FIG. 7 is an isometric view of a notebook PC keyboard 300 with a changeable outlet joint according to an embodiment of the present invention. The schematic partial enlarged view of a thin film switch (not shown) at the bottom of the keyboard and the reference numbers can refer to FIG. 3A of an embodiment of the present invention. The keyboard 300 with a changeable outlet joint comprises a plurality of keys 302, a thin film switch 110, and a soft flat cable 120a. The composition of the thin film switch 110 and the soft flat cable 120a are the same as those in the preceding embodiment and the details will not be described herein again. The thin film switch 110 of FIG. 3A is mounted below the keys of FIG. 7, and each of the keys 302 must be aligned with the corresponding touch units 130 of FIG. 3A. Meanwhile, the end 124a of the soft flat cable 120a of FIG. 3A must be connected to a motherboard slot (not shown) of a notebook PC in FIG. 7. By pressing each of the keys 302, the corresponding touch unit 130 in FIG. 3A can generate and transmit a signal to the motherboard through the soft flat cable 120a, thereby achieving the desired data input function.
In view of the above, in the present invention, since the thin film switch and the soft flat cable are designed to be manufactured separately, it is unnecessary to manufacture the thin film switches with the same function and size through different production lines simply because of the outlet joints with different length or positions. Meanwhile, the thin film switches with the same function and size, which are originally designed to be manufactured separately due to the outlet joints with different positions, may be modified to have the same specification. Therefore, the present invention not only improves the flexibility of the production line and production scheduling, but also improves the substitution of the thin film switch. Meanwhile, the inevitable blank between the thin film switch and the soft flat cable in the conventional design can be eliminated because the thin film switch and the soft flat cable are manufactured separately, thereby reducing the waste of thin film material. Moreover, the complexity of the inventory control of the thin film switch suppliers caused by the diversification of products can also be effectively reduced.

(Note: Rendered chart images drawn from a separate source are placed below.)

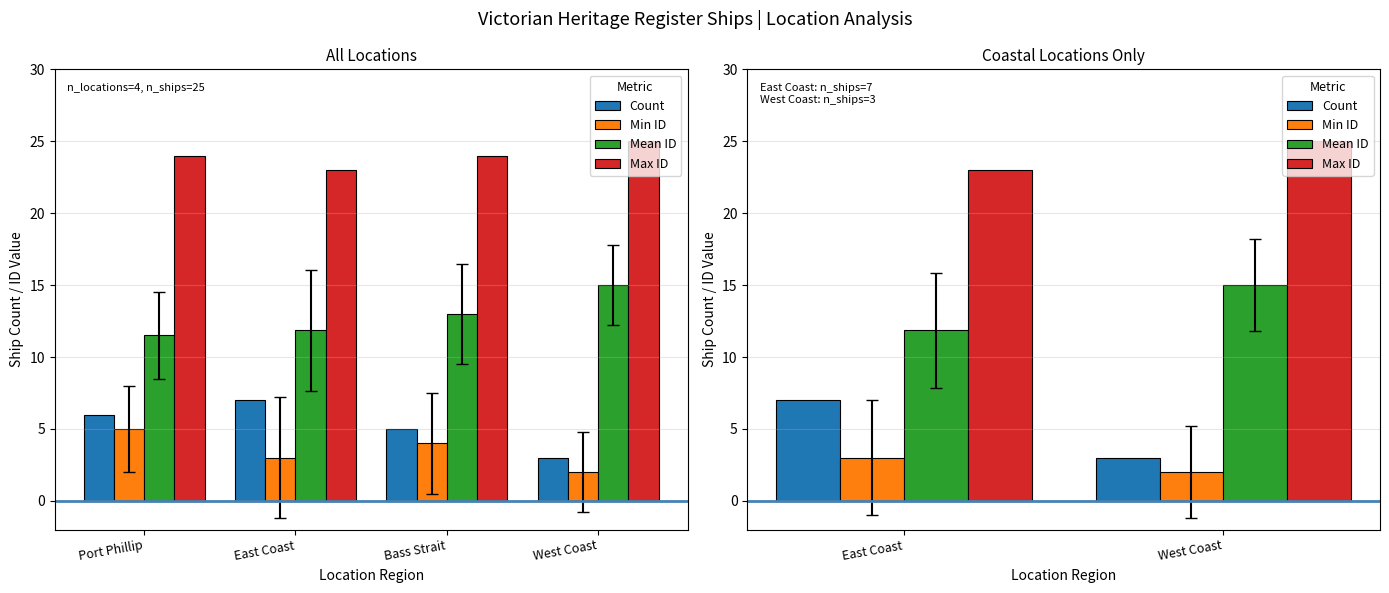

What is the label of the 1st bar from the left?

East Coast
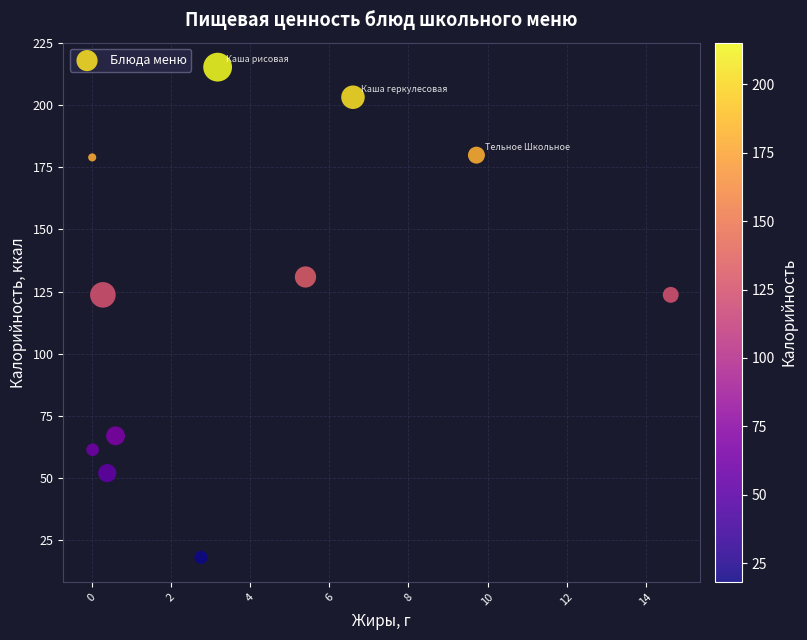

What is the average X value?

4.0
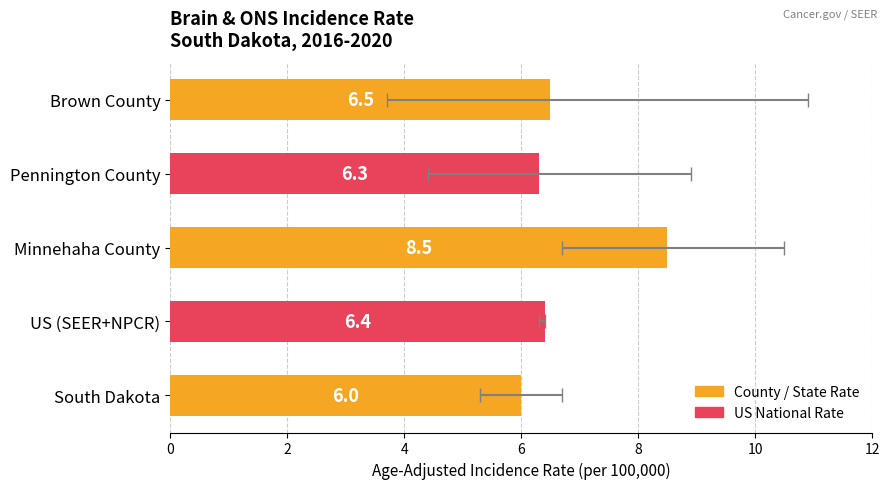

What is the sum of the values at Brown County and Pennington County?

12.8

It will be apparent to those skilled in the art that various modifications and variations can be made to the structure of the present invention without departing from the scope or spirit of the invention. In view of the foregoing, it is intended that the present invention cover modifications and variations of this invention provided they fall within the scope of the following claims and their equivalents.